The generated proxy object is supplied with a TransactionInterceptor, which is created by Spring. So when the @Transactional method is called from client code, the TransactionInterceptor gets invoked first from the proxy object, which begins the transaction and eventually invokes the method on the target bean. When the invocation finishes, the TransactionInterceptor commits/rolls back the transaction accordingly.

Understanding Propagate and readOnly annotation attributes

Transaction propagation is REQUIRED by default, which means that the same transaction will propagate from a transactional caller to transactional callee. It will create a new transaction or reuse the one if available. For example, if a read-only transaction calls a read-write transaction method, the whole transaction will be read-only.

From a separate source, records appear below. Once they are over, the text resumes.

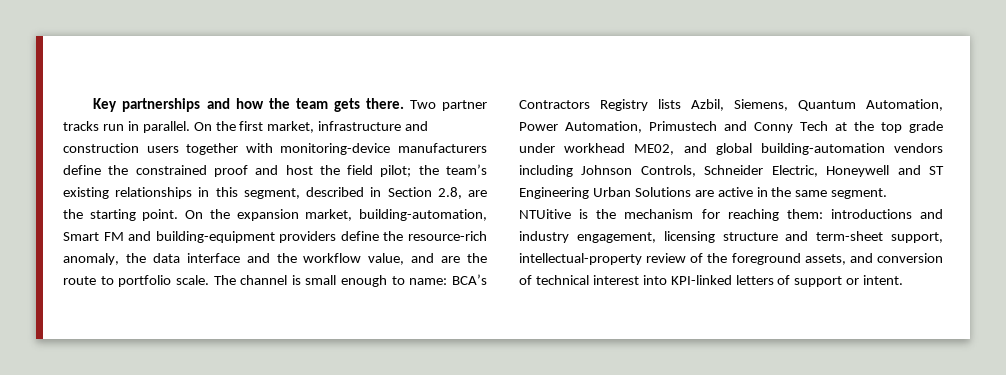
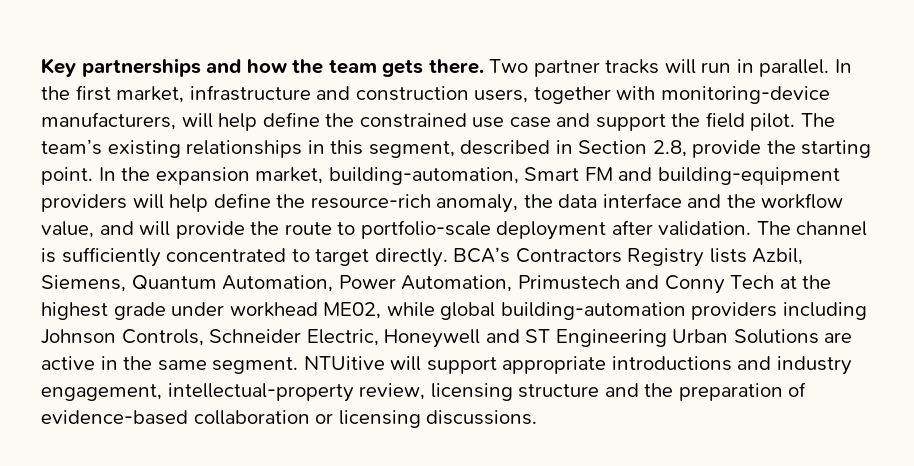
(99, 126) none -> [664,59,696,74] will
[193,122,212,131] On -> [835,59,853,73] In
[146,146,179,153] users -> [474,89,529,103] users,
[398,143,487,153] [63,165,439,177] manufacturers define the constrained proof and host the field pilot; the -> [41,112,835,131] manufacturers, will help define the constrained use case and support the field pilot. The
[468,190,488,197] are -> [692,140,762,158] provide
[185,210,204,219] On -> [98,167,116,181] In
(337, 237) none -> [132,194,209,212] will help
[441,256,461,263] are -> [139,221,245,239] will provide
[118,275,448,287] portfolio scale. The channel is small enough to name: -> [360,220,868,240] [41,247,448,267] portfolio-scale deployment after validation. The channel is sufficiently concentrated to target directly.
[881,122,902,133] top -> [41,302,108,320] highest
[683,143,707,153] and -> [386,302,435,317] while
[894,143,943,153] vendors -> [691,302,778,320] providers
[579,209,823,221] is the mechanism for reaching them: -> [390,356,607,374] will support appropriate
(656, 237) none -> [167,383,426,402] intellectual-property review,
[816,231,943,243] [519,253,943,265] [519,275,904,287] term-sheet support, intellectual-property review of the foreground assets, and conversion of technical interest into KPI-linked letters of support or intent. -> [644,382,807,401] [41,410,538,428] the preparation of evidence-based collaboration or licensing discussions.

Depending on the transaction propagation attribute (like for REQUIRES_NEW), sometimes the existing transaction is suspended/paused at some point, a new one is always started and eventually committed, and after that the first transaction is resumed.

Isolation Level

Read Uncommitted – Allows dirty reads, when a transaction is not yet committed by a thread and another thread is reading the dirty data.
Read Committed – Does not allow dirty reads. Only lets a thread to read values which have already been committed by other running transactions in another threads.
Repeatable Read – If the same data is read twice in the same transaction, it will always be the same. This level guarantees that any data once read cannot change.
Serializable – Transactions occur with locking at all levels (read, range and write locking), because of which they are executed in a fixed sequence. It doesn’t allow concurrent transactions and leads to a performance hit.